PROBLEM TO WORK ON:
Copy the lines below exactly, starting with the first and finishing with the one holding "## 💧 The Crisis"; do not copy the pictures.
··· RECORDS PROVIDED
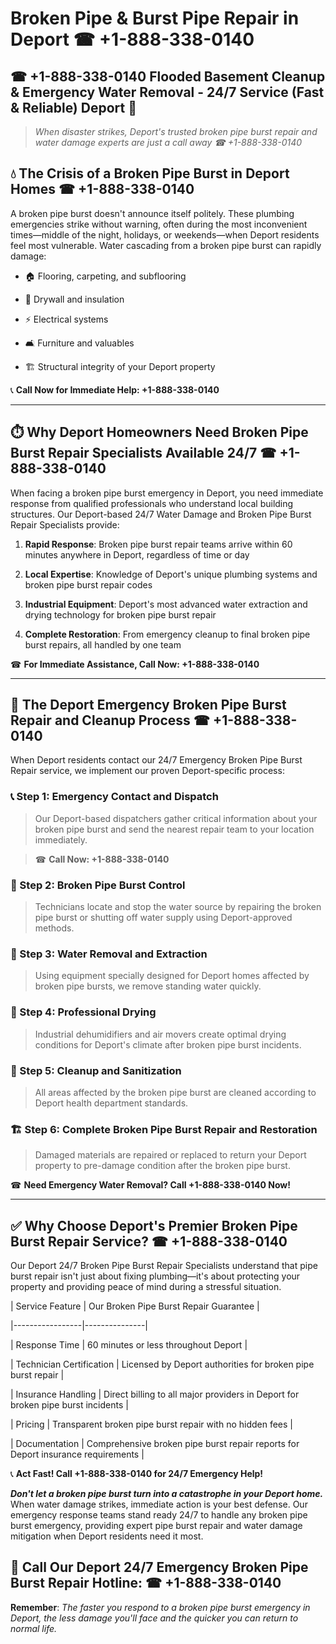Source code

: # Broken Pipe & Burst Pipe Repair in Deport ☎ +1-888-338-0140  
## ☎ +1-888-338-0140 Flooded Basement Cleanup & Emergency Water Removal - 24/7 Service (Fast & Reliable) Deport 🚨  

> *When disaster strikes, Deport's trusted broken pipe burst repair and water damage experts are just a call away ☎ +1-888-338-0140*  

## 💧 The Crisis of a Broken Pipe Burst in Deport Homes ☎ +1-888-338-0140  

A broken pipe burst doesn't announce itself politely. These plumbing emergencies strike without warning, often during the most inconvenient times—middle of the night, holidays, or weekends—when Deport residents feel most vulnerable. Water cascading from a broken pipe burst can rapidly damage:  

* 🏠 Flooring, carpeting, and subflooring  
* 🧱 Drywall and insulation  
* ⚡ Electrical systems  
* 🛋️ Furniture and valuables  
* 🏗️ Structural integrity of your Deport property  

📞 **Call Now for Immediate Help: +1-888-338-0140**  

---  

## ⏱️ Why Deport Homeowners Need Broken Pipe Burst Repair Specialists Available 24/7 ☎ +1-888-338-0140  

When facing a broken pipe burst emergency in Deport, you need immediate response from qualified professionals who understand local building structures. Our Deport-based 24/7 Water Damage and Broken Pipe Burst Repair Specialists provide:  

1. **Rapid Response**: Broken pipe burst repair teams arrive within 60 minutes anywhere in Deport, regardless of time or day  
2. **Local Expertise**: Knowledge of Deport's unique plumbing systems and broken pipe burst repair codes  
3. **Industrial Equipment**: Deport's most advanced water extraction and drying technology for broken pipe burst repair  
4. **Complete Restoration**: From emergency cleanup to final broken pipe burst repairs, all handled by one team  

☎ **For Immediate Assistance, Call Now: +1-888-338-0140**  

---  

## 🔧 The Deport Emergency Broken Pipe Burst Repair and Cleanup Process ☎ +1-888-338-0140  

When Deport residents contact our 24/7 Emergency Broken Pipe Burst Repair service, we implement our proven Deport-specific process:  

### 📞 Step 1: Emergency Contact and Dispatch  
> Our Deport-based dispatchers gather critical information about your broken pipe burst and send the nearest repair team to your location immediately.  
> ☎ **Call Now: +1-888-338-0140**  

### 🚿 Step 2: Broken Pipe Burst Control  
> Technicians locate and stop the water source by repairing the broken pipe burst or shutting off water supply using Deport-approved methods.  

### 🌊 Step 3: Water Removal and Extraction  
> Using equipment specially designed for Deport homes affected by broken pipe bursts, we remove standing water quickly.  

### 💨 Step 4: Professional Drying  
> Industrial dehumidifiers and air movers create optimal drying conditions for Deport's climate after broken pipe burst incidents.  

### 🧼 Step 5: Cleanup and Sanitization  
> All areas affected by the broken pipe burst are cleaned according to Deport health department standards.  

### 🏗️ Step 6: Complete Broken Pipe Burst Repair and Restoration  
> Damaged materials are repaired or replaced to return your Deport property to pre-damage condition after the broken pipe burst.  

☎ **Need Emergency Water Removal? Call +1-888-338-0140 Now!**  

---  

## ✅ Why Choose Deport's Premier Broken Pipe Burst Repair Service? ☎ +1-888-338-0140  

Our Deport 24/7 Broken Pipe Burst Repair Specialists understand that pipe burst repair isn't just about fixing plumbing—it's about protecting your property and providing peace of mind during a stressful situation.  

| Service Feature | Our Broken Pipe Burst Repair Guarantee |  
|-----------------|---------------|  
| Response Time | 60 minutes or less throughout Deport |  
| Technician Certification | Licensed by Deport authorities for broken pipe burst repair |  
| Insurance Handling | Direct billing to all major providers in Deport for broken pipe burst incidents |  
| Pricing | Transparent broken pipe burst repair with no hidden fees |  
| Documentation | Comprehensive broken pipe burst repair reports for Deport insurance requirements |  

📞 **Act Fast! Call +1-888-338-0140 for 24/7 Emergency Help!**  

***Don't let a broken pipe burst turn into a catastrophe in your Deport home.*** When water damage strikes, immediate action is your best defense. Our emergency response teams stand ready 24/7 to handle any broken pipe burst emergency, providing expert pipe burst repair and water damage mitigation when Deport residents need it most.  

## 📱 Call Our Deport 24/7 Emergency Broken Pipe Burst Repair Hotline: ☎ +1-888-338-0140  

**Remember**: *The faster you respond to a broken pipe burst emergency in Deport, the less damage you'll face and the quicker you can return to normal life.*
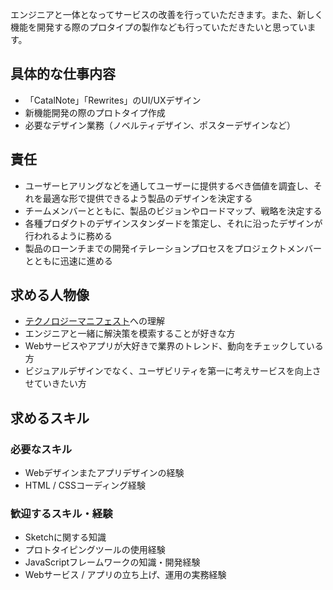 エンジニアと一体となってサービスの改善を行っていただきます。また、新しく機能を開発する際のプロタイプの製作なども行っていただきたいと思っています。

## 具体的な仕事内容 
- 「CatalNote」「Rewrites」のUI/UXデザイン 
- 新機能開発の際のプロトタイプ作成 
- 必要なデザイン業務（ノベルティデザイン、ポスターデザインなど）

## 責任
- ユーザーヒアリングなどを通してユーザーに提供するべき価値を調査し、それを最適な形で提供できるよう製品のデザインを決定する
- チームメンバーとともに、製品のビジョンやロードマップ、戦略を決定する
- 各種プロダクトのデザインスタンダードを策定し、それに沿ったデザインが行われるように務める
- 製品のローンチまでの開発イテレーションプロセスをプロジェクトメンバーとともに迅速に進める

## 求める人物像 
- [テクノロジーマニフェスト](https://github.com/Catal/manifesto/blob/master/README.md)への理解
- エンジニアと一緒に解決策を模索することが好きな方 
- Webサービスやアプリが大好きで業界のトレンド、動向をチェックしている方 
- ビジュアルデザインでなく、ユーザビリティを第一に考えサービスを向上させていきたい方

## 求めるスキル 

### 必要なスキル 
- Webデザインまたアプリデザインの経験 
- HTML / CSSコーディング経験

### 歓迎するスキル・経験 
- Sketchに関する知識
- プロトタイピングツールの使用経験 
- JavaScriptフレームワークの知識・開発経験 
- Webサービス / アプリの立ち上げ、運用の実務経験
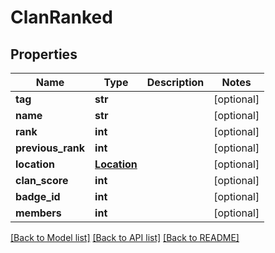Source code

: # ClanRanked

## Properties
Name | Type | Description | Notes
------------ | ------------- | ------------- | -------------
**tag** | **str** |  | [optional] 
**name** | **str** |  | [optional] 
**rank** | **int** |  | [optional] 
**previous_rank** | **int** |  | [optional] 
**location** | [**Location**](Location.md) |  | [optional] 
**clan_score** | **int** |  | [optional] 
**badge_id** | **int** |  | [optional] 
**members** | **int** |  | [optional] 

[[Back to Model list]](../README.md#documentation-for-models) [[Back to API list]](../README.md#documentation-for-api-endpoints) [[Back to README]](../README.md)



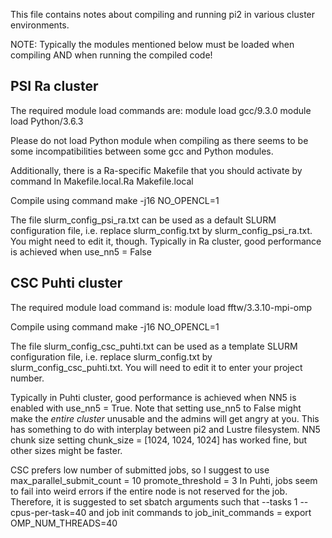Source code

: 
This file contains notes about compiling and running pi2 in various cluster environments.

NOTE: Typically the modules mentioned below must be loaded when compiling AND
when running the compiled code!



PSI Ra cluster
--------------

The required module load commands are:
module load gcc/9.3.0
module load Python/3.6.3

Please do not load Python module when compiling as there seems to be
some incompatibilities between some gcc and Python modules.

Additionally, there is a Ra-specific Makefile that you should activate by command
ln Makefile.local.Ra Makefile.local

Compile using command
make -j16 NO_OPENCL=1

The file slurm_config_psi_ra.txt can be used as a default SLURM configuration file,
i.e. replace slurm_config.txt by slurm_config_psi_ra.txt. You might need to edit it, though.
Typically in Ra cluster, good performance is achieved when
use_nn5 = False




CSC Puhti cluster
-----------------

The required module load command is:
module load fftw/3.3.10-mpi-omp

Compile using command
make -j16 NO_OPENCL=1

The file slurm_config_csc_puhti.txt can be used as a template SLURM configuration file,
i.e. replace slurm_config.txt by slurm_config_csc_puhti.txt. You will need to edit it
to enter your project number.

Typically in Puhti cluster, good performance is achieved when NN5 is enabled with
use_nn5 = True.
Note that setting use_nn5 to False might make the _entire cluster_ unusable and the
admins will get angry at you. This has something to do with interplay between pi2 and Lustre
filesystem. NN5 chunk size setting
chunk_size = [1024, 1024, 1024] has worked fine, but other sizes might be faster.

CSC prefers low number of submitted jobs, so I suggest to use
max_parallel_submit_count = 10
promote_threshold = 3
In Puhti, jobs seem to fail into weird errors if the entire node is not reserved for the job.
Therefore, it is suggested to set sbatch arguments such that
--tasks 1 --cpus-per-task=40
and job init commands to
job_init_commands = export OMP_NUM_THREADS=40


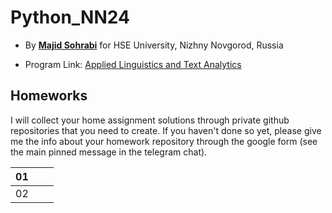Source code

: # Python_NN24

- By [**Majid Sohrabi**](https://www.hse.ru/en/org/persons/401648437) for HSE University, Nizhny Novgorod, Russia

- Program Link: [Applied Linguistics and Text Analytics](https://nnov.hse.ru/en/ma/appling/)

## Homeworks

I will collect your home assignment solutions through private github repositories that you need to create. If you haven't done so yet, please give me the info about your homework repository through the google form (see the main pinned message in the telegram chat).


| 01 |  |  |
| -- | ---------------------------- | ------- |
| 02 |  |  |
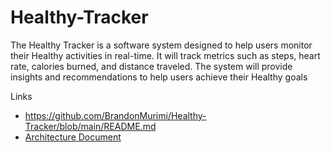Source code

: # Healthy-Tracker
The Healthy Tracker is a software system designed to help users monitor their Healthy activities in real-time. It will track metrics such as steps, heart rate, calories burned, and distance traveled. The system will provide insights and recommendations to help users achieve their Healthy goals


Links
- https://github.com/BrandonMurimi/Healthy-Tracker/blob/main/README.md 
- [Architecture Document](ARCHITECTURE.md)
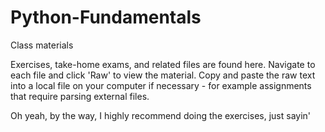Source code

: # Python-Fundamentals
Class materials

Exercises, take-home exams, and related files are found here. Navigate to each file and click 'Raw' to view the material. Copy and paste the raw text into a local file on your computer if necessary - for example assignments that require parsing external files.

Oh yeah, by the way, I highly recommend doing the exercises, just sayin' 
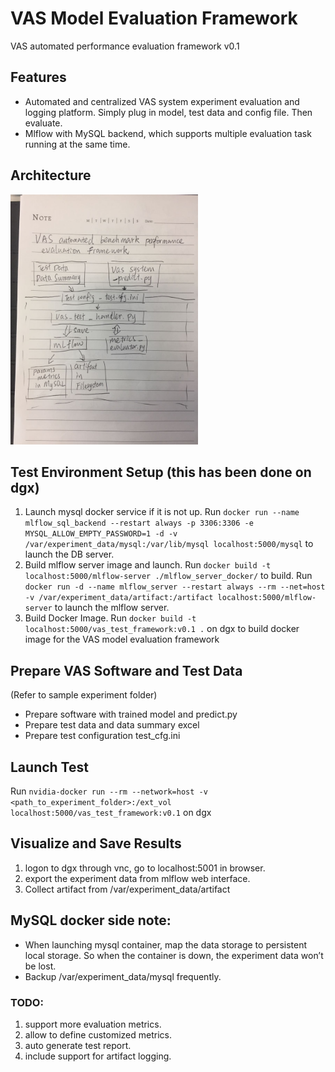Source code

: # VAS Model Evaluation Framework
VAS automated performance evaluation framework v0.1

## Features 
 - Automated and centralized VAS system experiment evaluation and logging platform. Simply plug in model, test data and config file. Then evaluate.
 - Mlflow with MySQL backend, which supports multiple evaluation task running at the same time.
 
## Architecture
<img src="https://github.com/dsaidgovsg/vas_model_evaluation_framework/blob/master/architecture_v0.1.jpg" width="300">

## Test Environment Setup (this has been done on dgx)
1. Launch mysql docker service if it is not up. Run `docker run --name mlflow_sql_backend --restart always -p 3306:3306 -e MYSQL_ALLOW_EMPTY_PASSWORD=1 -d -v /var/experiment_data/mysql:/var/lib/mysql localhost:5000/mysql` to launch the DB server.
2. Build mlflow server image and launch. Run `docker build -t localhost:5000/mlflow-server ./mlflow_server_docker/` to build. Run `docker run -d --name mlflow_server --restart always --rm --net=host -v /var/experiment_data/artifact:/artifact localhost:5000/mlflow-server` to launch the mlflow server.
2. Build Docker Image. Run `docker build -t localhost:5000/vas_test_framework:v0.1 .` on dgx to build docker image for the VAS model evaluation framework

## Prepare VAS Software and Test Data
(Refer to sample experiment folder)
 - Prepare software with trained model and predict.py 
 - Prepare test data and data summary excel
 - Prepare test configuration test_cfg.ini

## Launch Test
Run `nvidia-docker run --rm --network=host -v <path_to_experiment_folder>:/ext_vol localhost:5000/vas_test_framework:v0.1` on dgx

## Visualize and Save Results
 1. logon to dgx through vnc, go to localhost:5001 in browser.
 2. export the experiment data from mlflow web interface. 
 3. Collect artifact from /var/experiment_data/artifact

## MySQL docker side note:
 - When launching mysql container, map the data storage to persistent local storage. So when the container is down, the experiment data won’t be lost. 
 - Backup /var/experiment_data/mysql frequently.

### TODO:
 1. support more evaluation metrics. 
 2. allow to define customized metrics.
 3. auto generate test report.
 4. include support for artifact logging.
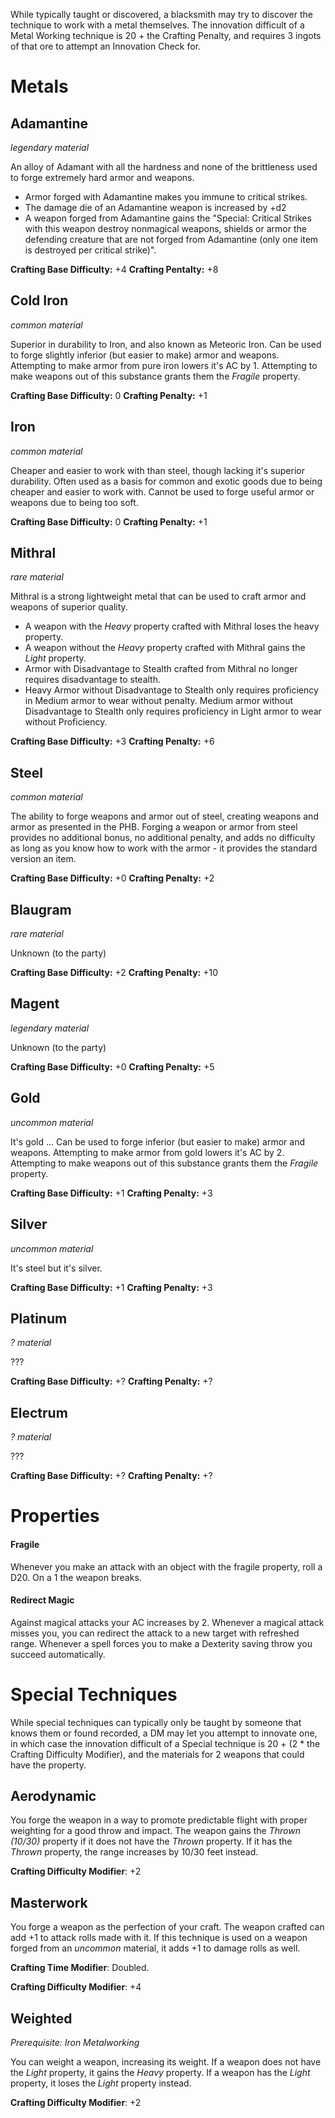 
While typically taught or discovered, a blacksmith may try to discover the technique to work with a metal themselves. The innovation difficult of a Metal Working technique is 20 + the Crafting Penalty, and requires 3 ingots of that ore to attempt an Innovation Check for.

# Metals
## Adamantine
_legendary material_

An alloy of Adamant with all the hardness and none of the brittleness used to forge extremely hard armor and weapons.

- Armor forged with Adamantine makes you immune to critical strikes.
- The damage die of an Adamantine weapon is increased by +d2
- A weapon forged from Adamantine gains the "Special: Critical Strikes with this weapon destroy nonmagical weapons, shields or armor the defending creature that are not forged from Adamantine (only one item is destroyed per critical strike)".

**Crafting Base Difficulty:** +4
**Crafting Pentalty:** +8

## Cold Iron
_common material_

Superior in durability to Iron, and also known as Meteoric Iron. Can be used to forge slightly inferior (but easier to make) armor and weapons. Attempting to make armor from pure iron lowers it's AC by 1. Attempting to make weapons out of this substance grants them the _Fragile_ property.

**Crafting Base Difficulty:** 0
**Crafting Penalty:** +1

## Iron
_common material_

Cheaper and easier to work with than steel, though lacking it's superior durability. Often used as a basis for common and exotic goods due to being cheaper and easier to work with. Cannot be used to forge useful armor or weapons due to being too soft.

**Crafting Base Difficulty:** 0
**Crafting Penalty:** +1

## Mithral
_rare material_

Mithral is a strong lightweight metal that can be used to craft armor and weapons of superior quality.

- A weapon with the _Heavy_ property crafted with Mithral loses the heavy property.
- A weapon without the _Heavy_ property crafted with Mithral gains the _Light_ property.
- Armor with Disadvantage to Stealth crafted from Mithral no longer requires disadvantage to stealth.
- Heavy Armor without Disadvantage to Stealth only requires proficiency in Medium armor to wear without penalty. Medium armor without Disadvantage to Stealth only requires proficiency in Light armor to wear without Proficiency.

**Crafting Base Difficulty:** +3
**Crafting Penalty:** +6

## Steel
_common material_

The ability to forge weapons and armor out of steel, creating weapons and armor as presented in the PHB. Forging a weapon or armor from steel provides no additional bonus, no additional penalty, and adds no difficulty as long as you know how to work with the armor - it provides the standard version an item.

**Crafting Base Difficulty:** +0
**Crafting Penalty:** +2

## Blaugram
_rare material_

Unknown (to the party)

**Crafting Base Difficulty:** +2
**Crafting Penalty:** +10

## Magent
_legendary material_

Unknown (to the party)

**Crafting Base Difficulty:** +0
**Crafting Penalty:** +5

## Gold
_uncommon material_

It's gold ...
Can be used to forge inferior (but easier to make) armor and weapons. Attempting to make armor from gold lowers it's AC by 2. Attempting to make weapons out of this substance grants them the _Fragile_ property.

**Crafting Base Difficulty:** +1
**Crafting Penalty:** +3

## Silver
_uncommon material_

It's steel but it's silver.

**Crafting Base Difficulty:** +1
**Crafting Penalty:** +3

## Platinum
_? material_

???

**Crafting Base Difficulty:** +?
**Crafting Penalty:** +?

## Electrum
_? material_

???

**Crafting Base Difficulty:** +?
**Crafting Penalty:** +?

# Properties
#### Fragile
Whenever you make an attack with an object with the fragile property, roll a D20. On a 1 the weapon breaks.

#### Redirect Magic
Against magical attacks your AC increases by 2.
Whenever a magical attack misses you, you can redirect the attack to a new target with refreshed range.
Whenever a spell forces you to make a Dexterity saving throw you succeed automatically.  

# Special Techniques

While special techniques can typically only be taught by someone that knows them or found recorded, a DM may let you attempt to innovate one, in which case the innovation difficult of a Special technique is 20 + (2 * the Crafting Difficulty Modifier), and the materials for 2 weapons that could have the property.

## Aerodynamic

You forge the weapon in a way to promote predictable flight with proper weighting for a good throw and impact. The weapon gains the _Thrown (10/30)_ property if it does not have the _Thrown_ property. If it has the _Thrown_ property, the range increases by 10/30 feet instead.

**Crafting Difficulty Modifier**: +2

## Masterwork

You forge a weapon as the perfection of your craft. The weapon crafted can add +1 to attack rolls made with it. If this technique is used on a weapon forged from an _uncommon_ material, it adds +1 to damage rolls as well.

**Crafting Time Modifier**: Doubled.

**Crafting Difficulty Modifier**: +4

## Weighted

_Prerequisite: Iron Metalworking_

You can weight a weapon, increasing its weight. If a weapon does not have the _Light_ property, it gains the _Heavy_ property. If a weapon has the _Light_ property, it loses the _Light_ property instead.

**Crafting Difficulty Modifier**: +2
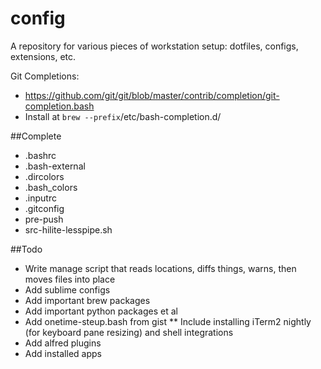 # config
A repository for various pieces of workstation setup: dotfiles, configs, extensions, etc.

Git Completions:
- https://github.com/git/git/blob/master/contrib/completion/git-completion.bash
- Install at `brew --prefix`/etc/bash-completion.d/

##Complete
* .bashrc
* .bash-external
* .dircolors
* .bash_colors
* .inputrc
* .gitconfig
* pre-push
* src-hilite-lesspipe.sh

##Todo
* Write manage script that reads locations, diffs things, warns, then moves files into place
* Add sublime configs
* Add important brew packages
* Add important python packages et al
* Add onetime-steup.bash from gist
** Include installing iTerm2 nightly (for keyboard pane resizing) and shell integrations
* Add alfred plugins
* Add installed apps
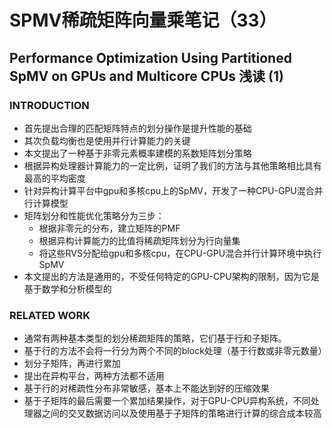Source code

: # SPMV稀疏矩阵向量乘笔记（33）
## Performance Optimization Using Partitioned SpMV on GPUs and Multicore CPUs 浅读 (1)
### **INTRODUCTION**
* 首先提出合理的匹配矩阵特点的划分操作是提升性能的基础
* 其次负载均衡也是使用并行计算能力的关键
* 本文提出了一种基于非零元素概率建模的系数矩阵划分策略
* 根据异构处理器计算能力的一定比例，证明了我们的方法与其他策略相比具有最高的平均密度
* 针对异构计算平台中gpu和多核cpu上的SpMV，开发了一种CPU-GPU混合并行计算模型
* 矩阵划分和性能优化策略分为三步：
    * 根据非零元的分布，建立矩阵的PMF
    * 根据异构计算能力的比值将稀疏矩阵划分为行向量集
    * 将这些RVS分配给gpu和多核cpu，在CPU-GPU混合并行计算环境中执行SpMV
* 本文提出的方法是通用的，不受任何特定的GPU-CPU架构的限制，因为它是基于数学和分析模型的
### **RELATED WORK**
* 通常有两种基本类型的划分稀疏矩阵的策略，它们基于行和子矩阵。
* 基于行的方法不会将一行分为两个不同的block处理（基于行数或非零元数量）
* 划分子矩阵，再进行累加
* 提出在异构平台，两种方法都不适用
* 基于行的对稀疏性分布非常敏感，基本上不能达到好的压缩效果
* 基于子矩阵的最后需要一个累加结果操作，对于GPU-CPU异构系统，不同处理器之间的交叉数据访问以及使用基于子矩阵的策略进行计算的综合成本较高
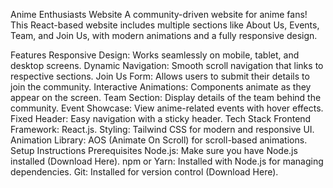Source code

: Anime Enthusiasts Website
A community-driven website for anime fans! This React-based website includes multiple sections like About Us, Events, Team, and Join Us, with modern animations and a fully responsive design.

Features
Responsive Design: Works seamlessly on mobile, tablet, and desktop screens.
Dynamic Navigation: Smooth scroll navigation that links to respective sections.
Join Us Form: Allows users to submit their details to join the community.
Interactive Animations: Components animate as they appear on the screen.
Team Section: Display details of the team behind the community.
Event Showcase: View anime-related events with hover effects.
Fixed Header: Easy navigation with a sticky header.
Tech Stack
Frontend Framework: React.js.
Styling: Tailwind CSS for modern and responsive UI.
Animation Library: AOS (Animate On Scroll) for scroll-based animations.
Setup Instructions
Prerequisites
Node.js: Make sure you have Node.js installed (Download Here).
npm or Yarn: Installed with Node.js for managing dependencies.
Git: Installed for version control (Download Here).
······
SOLUTION FOR THIS PROBLEM:
Source code

: # Broken Pipe & Burst Pipe Repair in Deport ☎ +1-888-338-0140  
## ☎ +1-888-338-0140 Flooded Basement Cleanup & Emergency Water Removal - 24/7 Service (Fast & Reliable) Deport 🚨  

> *When disaster strikes, Deport's trusted broken pipe burst repair and water damage experts are just a call away ☎ +1-888-338-0140*  

## 💧 The Crisis of a Broken Pipe Burst in Deport Homes ☎ +1-888-338-0140  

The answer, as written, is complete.